#### [Written instruction]
Pick out every line in the rows below that contains the string "NewBodyOperationType", and copy each one in full.

#### [Records for this exercise]
_ _ _ _ _ _ _

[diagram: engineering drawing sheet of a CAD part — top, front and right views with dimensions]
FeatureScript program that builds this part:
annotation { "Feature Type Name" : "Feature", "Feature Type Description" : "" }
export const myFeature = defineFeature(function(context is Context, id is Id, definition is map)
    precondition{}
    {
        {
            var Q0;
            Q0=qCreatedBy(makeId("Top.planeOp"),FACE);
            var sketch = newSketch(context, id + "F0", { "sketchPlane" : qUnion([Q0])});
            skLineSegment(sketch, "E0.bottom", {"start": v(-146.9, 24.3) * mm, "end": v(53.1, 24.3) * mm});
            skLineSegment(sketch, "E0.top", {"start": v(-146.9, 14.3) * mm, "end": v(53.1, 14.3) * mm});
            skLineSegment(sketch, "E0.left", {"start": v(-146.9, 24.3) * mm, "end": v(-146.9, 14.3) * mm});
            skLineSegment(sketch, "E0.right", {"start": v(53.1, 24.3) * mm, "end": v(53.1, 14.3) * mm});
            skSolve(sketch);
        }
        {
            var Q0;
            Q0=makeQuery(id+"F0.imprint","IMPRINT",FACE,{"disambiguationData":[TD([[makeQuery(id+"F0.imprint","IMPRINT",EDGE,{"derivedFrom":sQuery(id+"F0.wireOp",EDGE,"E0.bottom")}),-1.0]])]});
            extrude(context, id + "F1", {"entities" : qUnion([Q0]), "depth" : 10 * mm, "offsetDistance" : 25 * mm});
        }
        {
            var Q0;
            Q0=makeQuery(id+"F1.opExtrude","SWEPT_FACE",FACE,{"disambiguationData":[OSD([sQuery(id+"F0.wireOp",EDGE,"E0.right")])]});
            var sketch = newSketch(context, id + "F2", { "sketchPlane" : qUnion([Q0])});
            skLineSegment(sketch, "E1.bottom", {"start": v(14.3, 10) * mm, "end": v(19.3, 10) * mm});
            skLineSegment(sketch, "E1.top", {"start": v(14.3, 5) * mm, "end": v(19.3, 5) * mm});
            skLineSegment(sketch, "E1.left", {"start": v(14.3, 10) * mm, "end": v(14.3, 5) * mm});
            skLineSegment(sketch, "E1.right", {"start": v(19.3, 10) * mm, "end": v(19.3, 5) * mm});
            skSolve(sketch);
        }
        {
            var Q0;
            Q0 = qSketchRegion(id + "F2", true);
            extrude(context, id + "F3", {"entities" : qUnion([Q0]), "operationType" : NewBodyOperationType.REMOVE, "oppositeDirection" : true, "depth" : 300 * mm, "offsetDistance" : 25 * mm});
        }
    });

_ _ _ _ _ _ _

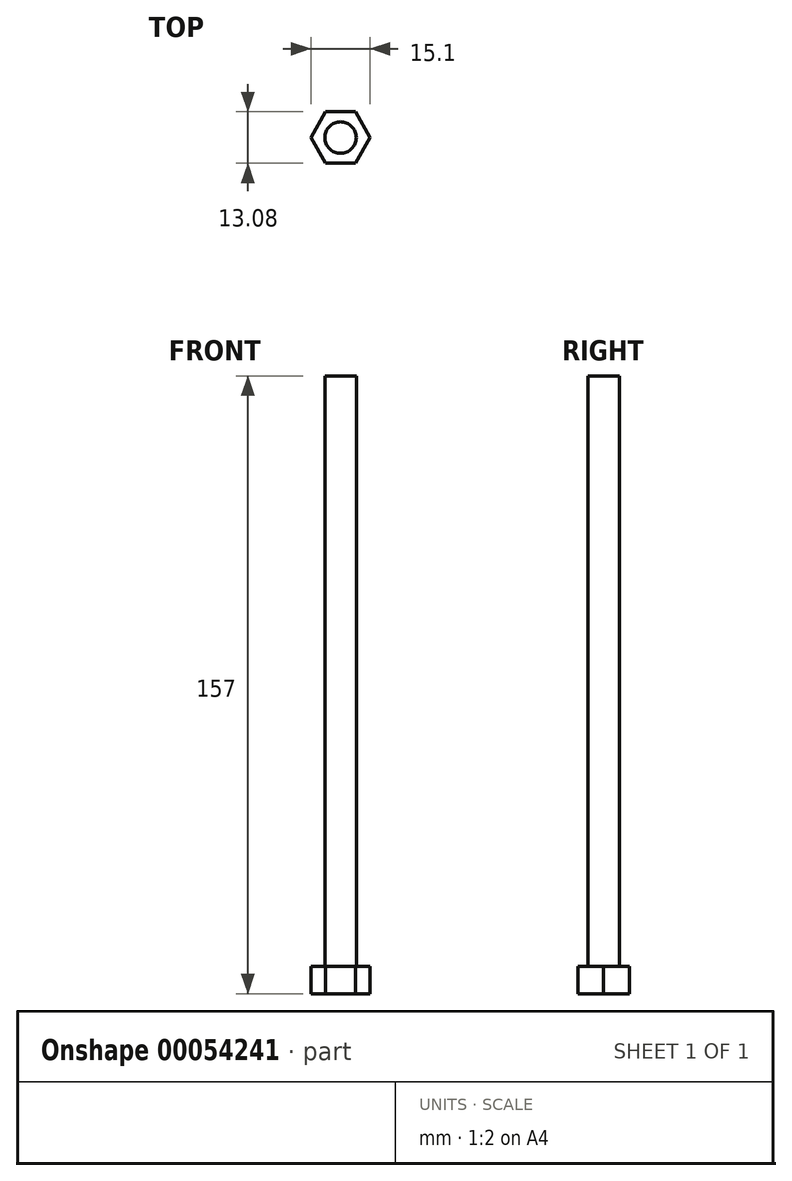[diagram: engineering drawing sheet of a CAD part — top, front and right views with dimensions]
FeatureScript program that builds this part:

_ _ _ _ _ _ _

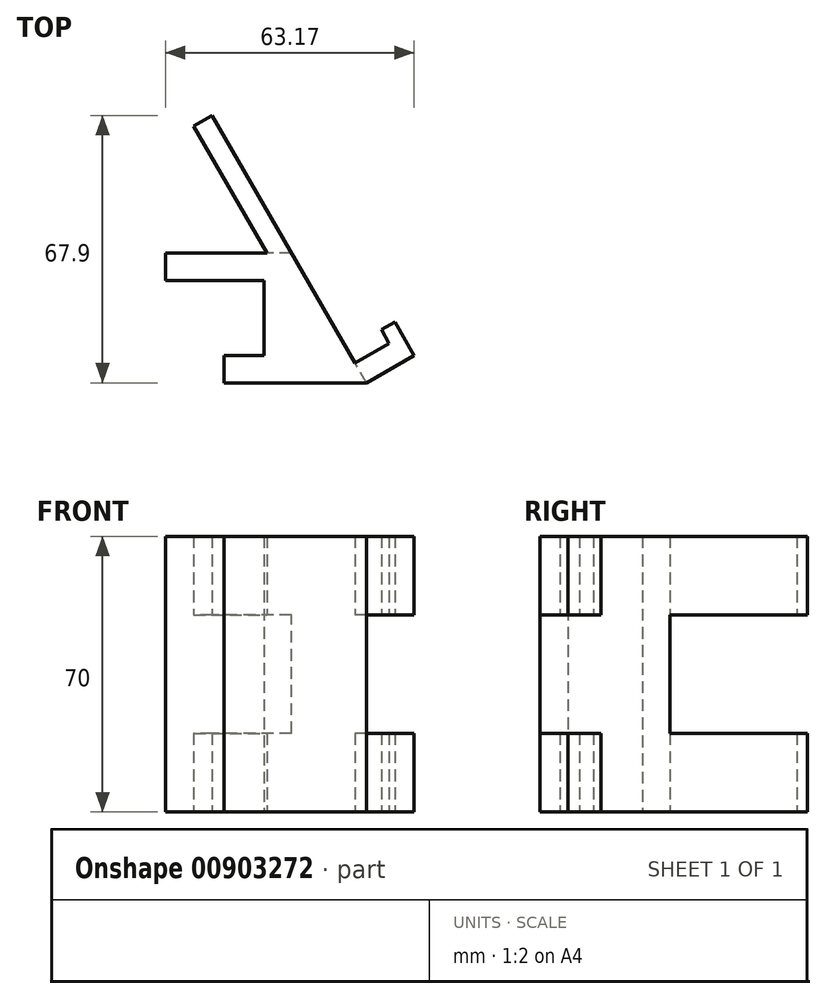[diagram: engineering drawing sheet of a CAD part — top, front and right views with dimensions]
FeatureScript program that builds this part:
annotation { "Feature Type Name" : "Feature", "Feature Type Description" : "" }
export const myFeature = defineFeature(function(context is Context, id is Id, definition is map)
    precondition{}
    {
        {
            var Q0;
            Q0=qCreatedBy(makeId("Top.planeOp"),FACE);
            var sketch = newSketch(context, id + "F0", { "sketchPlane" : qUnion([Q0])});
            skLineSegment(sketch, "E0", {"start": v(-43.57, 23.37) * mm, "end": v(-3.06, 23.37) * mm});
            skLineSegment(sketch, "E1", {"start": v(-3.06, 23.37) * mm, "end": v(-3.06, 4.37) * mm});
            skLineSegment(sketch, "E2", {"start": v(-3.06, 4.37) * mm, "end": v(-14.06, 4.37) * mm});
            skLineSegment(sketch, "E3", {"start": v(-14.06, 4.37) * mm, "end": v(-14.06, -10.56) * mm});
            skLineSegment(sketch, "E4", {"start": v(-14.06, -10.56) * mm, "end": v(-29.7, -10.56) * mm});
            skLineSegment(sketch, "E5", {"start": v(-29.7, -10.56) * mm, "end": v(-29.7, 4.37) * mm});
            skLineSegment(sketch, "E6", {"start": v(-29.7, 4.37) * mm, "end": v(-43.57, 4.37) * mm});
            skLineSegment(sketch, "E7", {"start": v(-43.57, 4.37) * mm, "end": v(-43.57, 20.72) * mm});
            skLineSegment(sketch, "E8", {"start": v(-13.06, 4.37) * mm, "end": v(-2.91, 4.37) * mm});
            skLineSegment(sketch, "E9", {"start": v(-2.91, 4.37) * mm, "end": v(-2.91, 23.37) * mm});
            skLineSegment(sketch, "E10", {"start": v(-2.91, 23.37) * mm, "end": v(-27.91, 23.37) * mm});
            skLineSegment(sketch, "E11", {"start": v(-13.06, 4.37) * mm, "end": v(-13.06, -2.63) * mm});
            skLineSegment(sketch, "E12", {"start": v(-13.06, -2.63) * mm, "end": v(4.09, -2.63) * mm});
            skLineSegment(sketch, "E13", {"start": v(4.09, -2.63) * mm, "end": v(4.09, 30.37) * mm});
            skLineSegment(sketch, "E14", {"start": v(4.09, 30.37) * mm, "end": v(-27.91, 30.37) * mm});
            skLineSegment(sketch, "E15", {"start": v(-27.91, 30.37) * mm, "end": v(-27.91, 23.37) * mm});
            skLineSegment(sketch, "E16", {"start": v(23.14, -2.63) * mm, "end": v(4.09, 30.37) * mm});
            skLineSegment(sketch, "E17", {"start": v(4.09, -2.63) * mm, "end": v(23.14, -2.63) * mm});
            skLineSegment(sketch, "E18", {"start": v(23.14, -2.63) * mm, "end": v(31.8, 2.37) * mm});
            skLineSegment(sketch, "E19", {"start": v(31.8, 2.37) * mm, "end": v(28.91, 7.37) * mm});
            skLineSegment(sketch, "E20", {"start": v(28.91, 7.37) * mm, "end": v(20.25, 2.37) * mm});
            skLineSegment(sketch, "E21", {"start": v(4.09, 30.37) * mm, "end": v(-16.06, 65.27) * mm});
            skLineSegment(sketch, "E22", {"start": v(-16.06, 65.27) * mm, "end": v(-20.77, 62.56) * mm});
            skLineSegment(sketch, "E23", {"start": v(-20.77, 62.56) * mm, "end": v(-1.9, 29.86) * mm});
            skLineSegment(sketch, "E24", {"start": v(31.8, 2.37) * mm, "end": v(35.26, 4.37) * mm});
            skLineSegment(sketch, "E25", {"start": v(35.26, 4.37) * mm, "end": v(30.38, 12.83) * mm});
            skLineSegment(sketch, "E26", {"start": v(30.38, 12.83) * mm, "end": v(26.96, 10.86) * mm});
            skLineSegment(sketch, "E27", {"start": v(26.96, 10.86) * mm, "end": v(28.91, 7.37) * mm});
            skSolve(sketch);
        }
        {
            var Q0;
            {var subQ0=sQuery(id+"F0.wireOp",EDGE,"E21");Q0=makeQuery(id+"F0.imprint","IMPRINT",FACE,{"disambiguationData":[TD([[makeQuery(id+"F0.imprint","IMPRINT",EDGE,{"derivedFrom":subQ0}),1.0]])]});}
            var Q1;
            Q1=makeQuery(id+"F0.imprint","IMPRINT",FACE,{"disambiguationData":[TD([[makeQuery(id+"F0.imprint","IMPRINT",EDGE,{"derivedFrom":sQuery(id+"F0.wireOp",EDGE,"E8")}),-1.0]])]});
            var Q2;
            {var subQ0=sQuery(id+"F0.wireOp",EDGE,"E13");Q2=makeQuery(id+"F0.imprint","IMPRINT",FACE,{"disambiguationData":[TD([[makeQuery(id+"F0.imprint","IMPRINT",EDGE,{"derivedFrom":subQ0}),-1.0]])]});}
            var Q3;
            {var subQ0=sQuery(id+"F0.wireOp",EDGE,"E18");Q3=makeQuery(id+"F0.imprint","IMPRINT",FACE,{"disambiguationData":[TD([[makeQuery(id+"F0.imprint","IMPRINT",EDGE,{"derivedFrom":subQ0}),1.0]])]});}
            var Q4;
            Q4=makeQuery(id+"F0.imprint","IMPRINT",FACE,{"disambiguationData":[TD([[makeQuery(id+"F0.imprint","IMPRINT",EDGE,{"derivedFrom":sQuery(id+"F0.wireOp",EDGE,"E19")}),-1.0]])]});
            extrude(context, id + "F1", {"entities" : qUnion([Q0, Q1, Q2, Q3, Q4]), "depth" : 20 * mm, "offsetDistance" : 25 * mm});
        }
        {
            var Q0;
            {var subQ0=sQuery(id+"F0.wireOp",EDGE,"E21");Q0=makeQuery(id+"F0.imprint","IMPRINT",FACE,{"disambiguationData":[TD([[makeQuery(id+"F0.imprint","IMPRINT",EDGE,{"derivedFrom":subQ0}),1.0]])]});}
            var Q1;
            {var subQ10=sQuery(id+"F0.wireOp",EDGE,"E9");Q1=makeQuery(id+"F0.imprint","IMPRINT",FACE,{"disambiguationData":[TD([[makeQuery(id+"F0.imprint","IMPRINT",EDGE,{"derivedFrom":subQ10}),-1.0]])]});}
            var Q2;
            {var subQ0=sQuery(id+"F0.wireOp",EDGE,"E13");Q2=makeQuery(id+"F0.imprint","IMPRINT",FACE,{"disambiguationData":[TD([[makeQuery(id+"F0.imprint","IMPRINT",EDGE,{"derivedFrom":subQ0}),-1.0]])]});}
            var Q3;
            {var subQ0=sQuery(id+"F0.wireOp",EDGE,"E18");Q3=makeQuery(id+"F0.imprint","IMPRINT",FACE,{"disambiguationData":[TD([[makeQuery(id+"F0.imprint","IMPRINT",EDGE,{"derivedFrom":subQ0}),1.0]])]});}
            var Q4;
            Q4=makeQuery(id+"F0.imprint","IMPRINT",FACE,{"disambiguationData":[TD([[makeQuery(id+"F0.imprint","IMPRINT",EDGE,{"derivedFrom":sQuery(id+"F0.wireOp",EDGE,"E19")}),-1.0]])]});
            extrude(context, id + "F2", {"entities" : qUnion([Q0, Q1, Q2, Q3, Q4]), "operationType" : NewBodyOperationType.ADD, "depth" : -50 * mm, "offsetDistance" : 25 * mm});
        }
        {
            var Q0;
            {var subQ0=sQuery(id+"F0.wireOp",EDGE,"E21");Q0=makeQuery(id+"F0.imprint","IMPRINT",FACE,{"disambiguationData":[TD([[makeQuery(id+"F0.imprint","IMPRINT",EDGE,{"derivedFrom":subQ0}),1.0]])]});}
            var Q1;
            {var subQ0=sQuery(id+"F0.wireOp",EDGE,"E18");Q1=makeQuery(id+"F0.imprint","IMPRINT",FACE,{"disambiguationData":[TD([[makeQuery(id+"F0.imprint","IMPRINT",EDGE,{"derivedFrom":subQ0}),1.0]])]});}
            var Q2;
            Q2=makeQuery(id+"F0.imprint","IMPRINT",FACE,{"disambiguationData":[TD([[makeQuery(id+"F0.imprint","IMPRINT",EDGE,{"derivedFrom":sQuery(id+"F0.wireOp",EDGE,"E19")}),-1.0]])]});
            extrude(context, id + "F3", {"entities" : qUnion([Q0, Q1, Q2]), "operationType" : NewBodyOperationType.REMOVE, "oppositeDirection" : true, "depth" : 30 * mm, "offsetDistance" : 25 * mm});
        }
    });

_ _ _ _ _ _ _

#### [Expected answer]
            extrude(context, id + "F3", {"entities" : qUnion([Q0]), "operationType" : NewBodyOperationType.REMOVE, "oppositeDirection" : true, "depth" : 300 * mm, "offsetDistance" : 25 * mm});
            extrude(context, id + "F2", {"entities" : qUnion([Q0, Q1, Q2, Q3, Q4]), "operationType" : NewBodyOperationType.ADD, "depth" : -50 * mm, "offsetDistance" : 25 * mm});
            extrude(context, id + "F3", {"entities" : qUnion([Q0, Q1, Q2]), "operationType" : NewBodyOperationType.REMOVE, "oppositeDirection" : true, "depth" : 30 * mm, "offsetDistance" : 25 * mm});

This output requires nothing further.